▶ _TASK DESCRIPTION_
Your answer should consist of each line below that includes the word "right".

▶ _DATA PROVIDED_
———

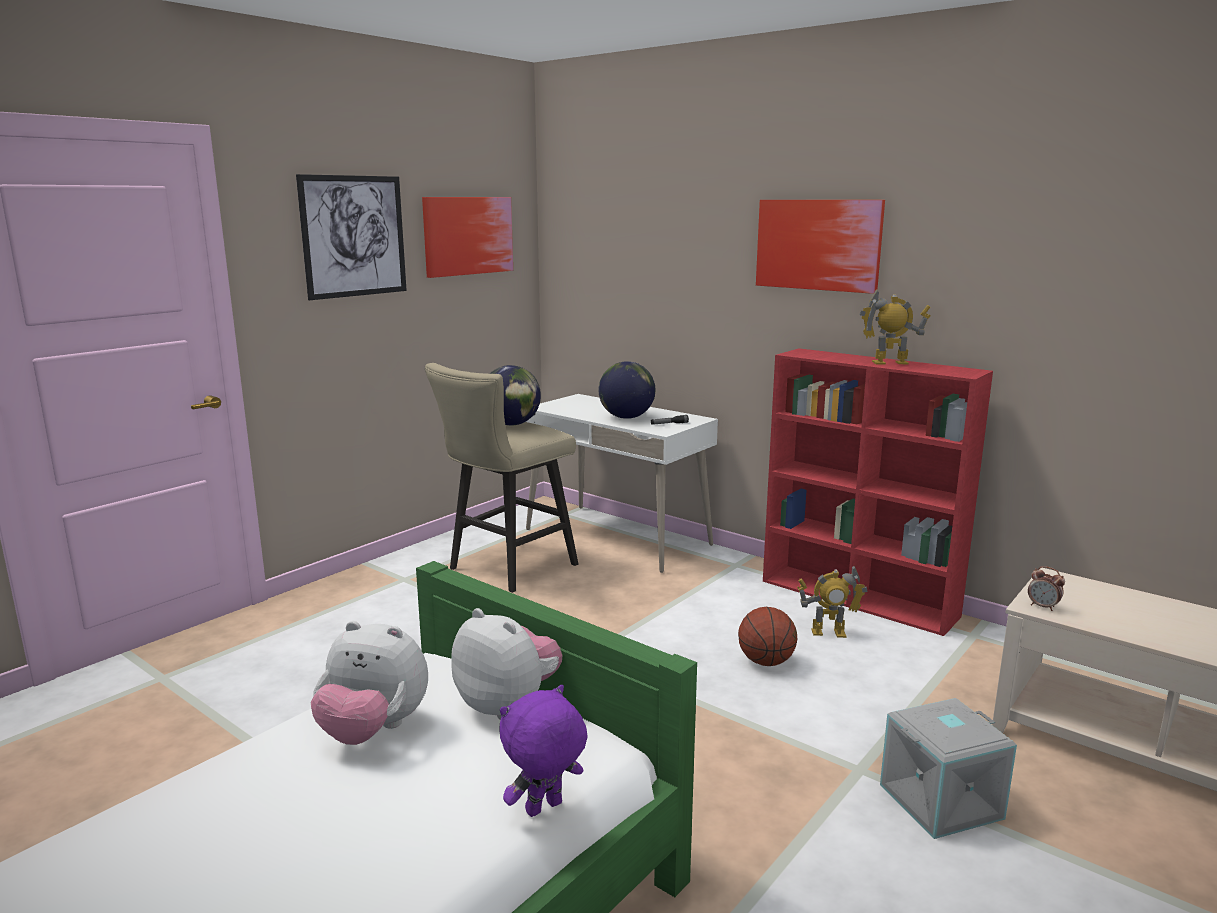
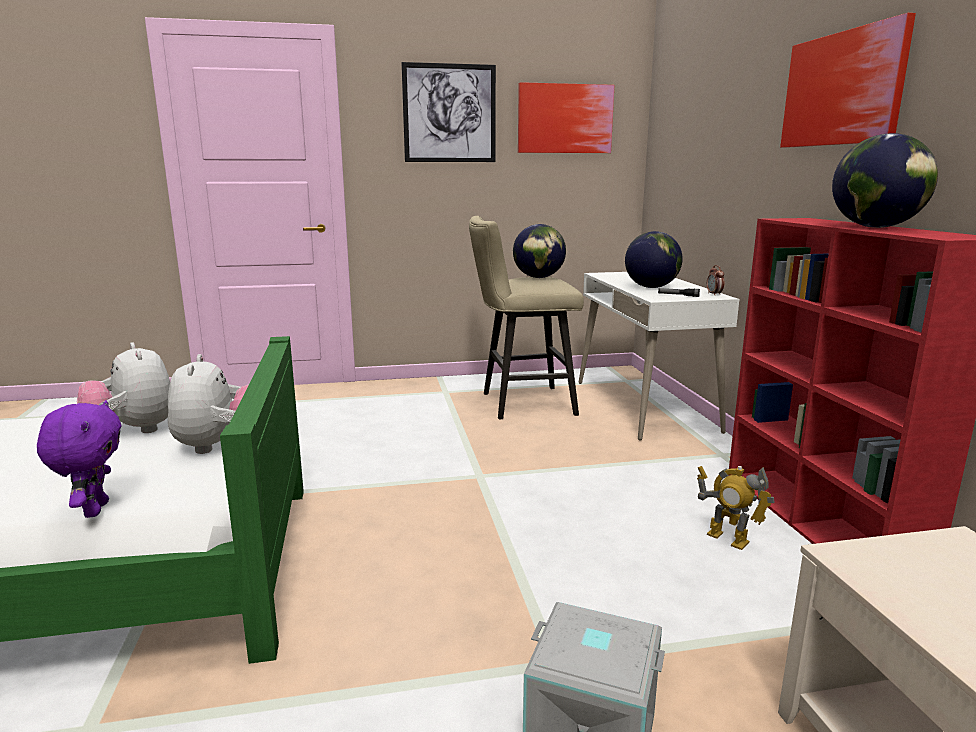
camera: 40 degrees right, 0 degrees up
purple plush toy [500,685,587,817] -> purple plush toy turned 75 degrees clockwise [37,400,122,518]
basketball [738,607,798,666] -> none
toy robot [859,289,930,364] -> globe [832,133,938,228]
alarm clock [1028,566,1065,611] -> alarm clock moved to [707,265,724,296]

———

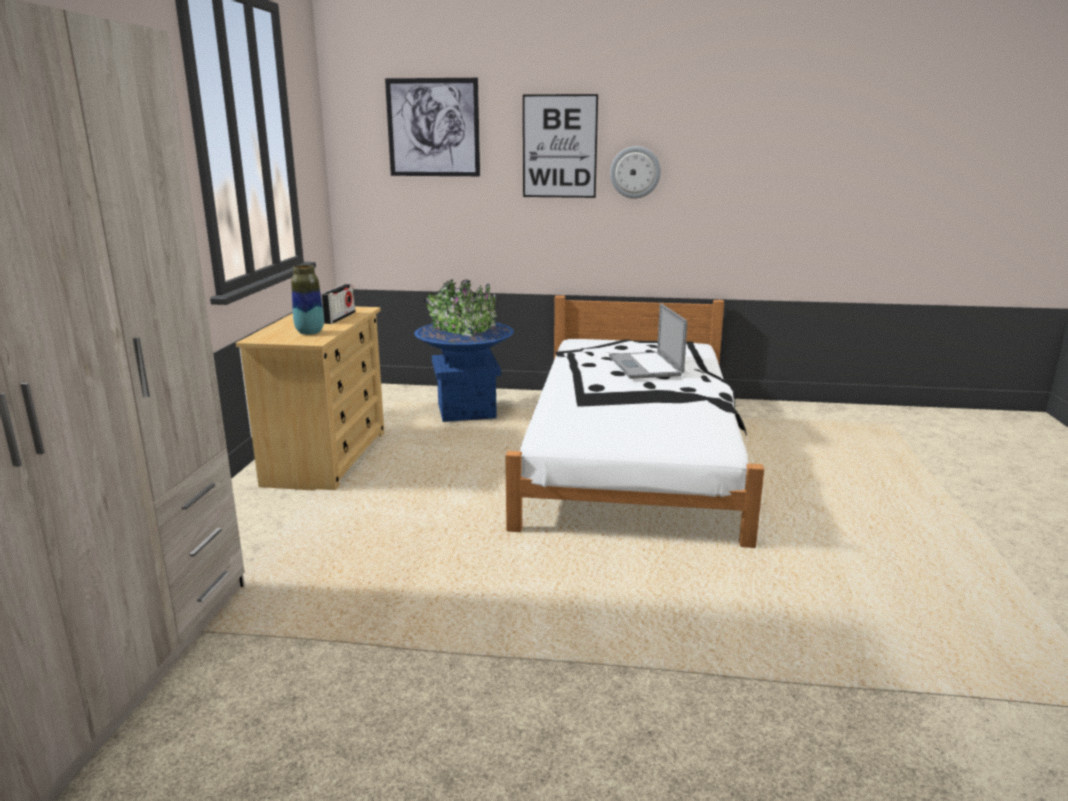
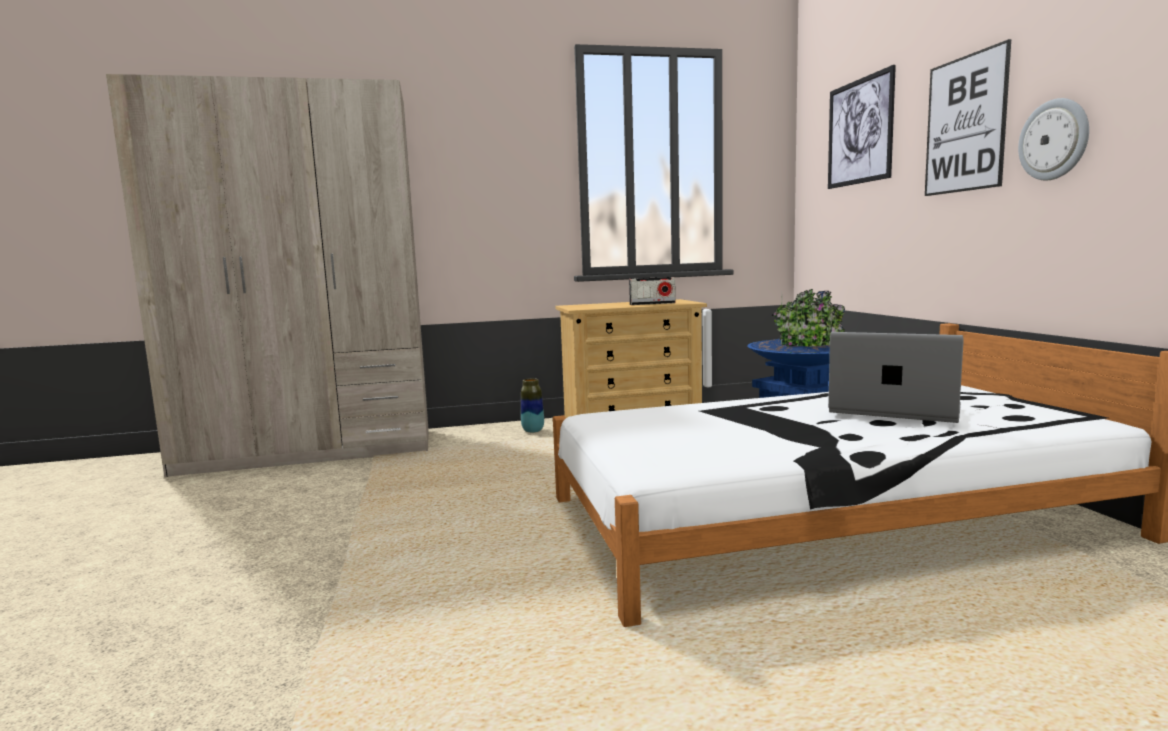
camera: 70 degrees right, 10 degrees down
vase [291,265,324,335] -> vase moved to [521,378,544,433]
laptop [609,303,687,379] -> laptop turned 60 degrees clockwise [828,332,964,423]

———

▶ _ANSWER SECTION_
camera: 40 degrees right, 0 degrees up
camera: 70 degrees right, 10 degrees down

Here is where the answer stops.